Wednesday 30 April 2014 – 2am PST
Patients with highest levels of the most powerful version of the immune molecule HLA-G appear to have the lowest risk of rejecting their transplanted kidney, researchers report.
A study of 67 transplant patients – 50 with no evidence of rejection and 17 with chronic rejection – showed those most tolerant of their kidney had naturally high levels of HLA-G dimer, where two of the immune molecules bind together, said Dr. Anatolij Horuzsko, immunologist at the Medical College of Georgia at Georgia Regents University.
Knowing which form of HLA-G correlates with optimal transplant success could enable physicians to further tailor the delicate balance of prescribing patients sufficient immune-suppressive drugs to keep a donated organ without significantly increasing the risk of infection and cancer, said Dr. Laura L. Mulloy, Chief of the MCG Section of Nephrology, Hypertension and Transplantation Medicine.
“If we know a patient has naturally higher levels of HLA-G dimer they might need less immunosuppression which means less toxicity, less drug complications, and less cost,” said Mulloy, a co-author of the study in the Journal of Immunology Research. Conversely patients with low levels might benefit from higher drug doses. “With this information, you can better customize and tailor-make your immunosuppressive cocktail.”
High levels of HLA-G dimer also correlated with lower levels of inflammation, an immune response that can lead to rejection. The most successful transplants also had higher levels of HLA-G receptors, noted Horuzsko, the study’s corresponding author.
While larger patient numbers are needed, the researchers’ findings have continued to hold true in more than 150 kidney transplant patients at Georgia Regents Medical Center to date.
High HLA-G levels are known to correlate with successful pregnancy, HIV infection, and some cancers; low levels correlate with chronic miscarriages. Higher HLA-G levels also have been found in the blood of successful transplant patients, but the specific type was unknown, Horuzsko said.

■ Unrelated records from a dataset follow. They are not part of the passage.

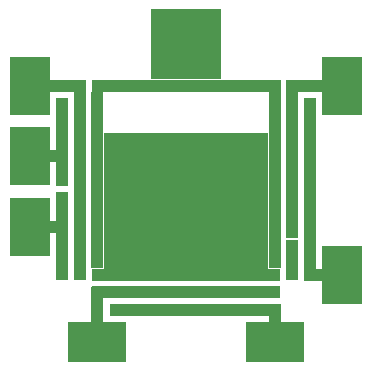
<source format=gbr>
G04 EAGLE Gerber RS-274X export*
G75*
%MOMM*%
%FSLAX34Y34*%
%LPD*%
%INTop Copper*%
%IPPOS*%
%AMOC8*
5,1,8,0,0,1.08239X$1,22.5*%
G01*
%ADD10R,6.000000X6.000000*%
%ADD11R,16.000000X1.000000*%
%ADD12R,1.000000X15.000000*%
%ADD13R,1.000000X16.000000*%
%ADD14R,14.000000X11.500000*%
%ADD15R,3.000000X5.000000*%
%ADD16R,5.000000X3.000000*%
%ADD17R,3.500000X1.000000*%
%ADD18R,1.000000X17.000000*%
%ADD19R,2.000000X1.000000*%
%ADD20R,1.000000X4.500000*%
%ADD21R,1.000000X7.500000*%
%ADD22R,1.000000X2.000000*%
%ADD23R,1.000000X3.500000*%
%ADD24R,14.500000X1.000000*%
%ADD25R,1.000000X13.500000*%
%ADD26R,5.000000X0.500000*%
%ADD27R,0.500000X5.000000*%


D10*
X0Y120000D03*
D11*
X0Y85000D03*
D12*
X-75000Y5000D03*
D13*
X75000Y10000D03*
D11*
X0Y-75000D03*
D14*
X0Y-12500D03*
D15*
X-135000Y85000D03*
X-135000Y25000D03*
X-135000Y-35000D03*
D16*
X-75000Y-135000D03*
X75000Y-135000D03*
D15*
X135000Y85000D03*
X135000Y-75000D03*
D17*
X-102500Y85000D03*
D18*
X-90000Y5000D03*
D19*
X-110000Y25000D03*
D20*
X-105000Y52500D03*
D19*
X-110000Y-35000D03*
D21*
X-105000Y-42500D03*
D22*
X-105000Y10000D03*
D23*
X-75000Y-102500D03*
D11*
X0Y-90000D03*
D22*
X75000Y-110000D03*
D24*
X7500Y-105000D03*
D17*
X102500Y85000D03*
D25*
X90000Y22500D03*
D23*
X90000Y-62500D03*
D19*
X110000Y-75000D03*
D12*
X105000Y0D03*
D26*
X-75000Y-117500D03*
X75000Y-117500D03*
D27*
X117500Y-75000D03*
X117500Y85000D03*
X-117500Y85000D03*
X-117500Y25000D03*
X-117500Y-35000D03*
M02*

</source>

In fact, HLA-G was thought to exist only as a single molecule until about five years ago, Horuzsko said. Functional assay technology has shown that if positioned just right, two molecules can connect and yield even more powerful tolerance.
Healthy individuals likely have very low levels of HLA-G dimer, which is part of the checks and balances of the immune response.
And, much as some fortunate people have naturally high levels of the good cholesterol, researchers now know that some transplant patients generate higher levels of this powerful HLA-G package, he said.
The tradeoff is the coupling makes HLA-G dimer more fragile so Horuzsko and several biotech companies are working to develop a more stable version that could one day supplement low levels.
Transplant patients are typically prescribed a standard immunosuppressive cocktail to avoid rejecting a new kidney and it’s often unclear why some transplants fail and others succeed, Mulloy said. While necessary, the drugs increase the risk of other diseases and can even be toxic to a new kidney. A drug that worked more naturally and locally, “would be perfect,” Mulloy said.
Horuzsko envisions HLA-G dimer eventually being delivered directly to dendritic cells, which make decisions about what to attack and ignore. He’s already successfully delivered HLA-G carrying, degradable microparticles to mice with skin grafts to enhance tolerance. Ideally, patients would need such therapy only for a few weeks until dendritic cells learn to ignore the new organ. Drugs also are available to boost expression of HLA-G receptors.
Physicians already examine HLA, or human leukocyte antigen, when identifying the best organ donor. When a patient and donor have the same or similar antigens, which are markers for what the body identifies as self and foreign, it increases the chance of a successful transplant.
The research was funded by the Carlos and Marguerite Mason Trust.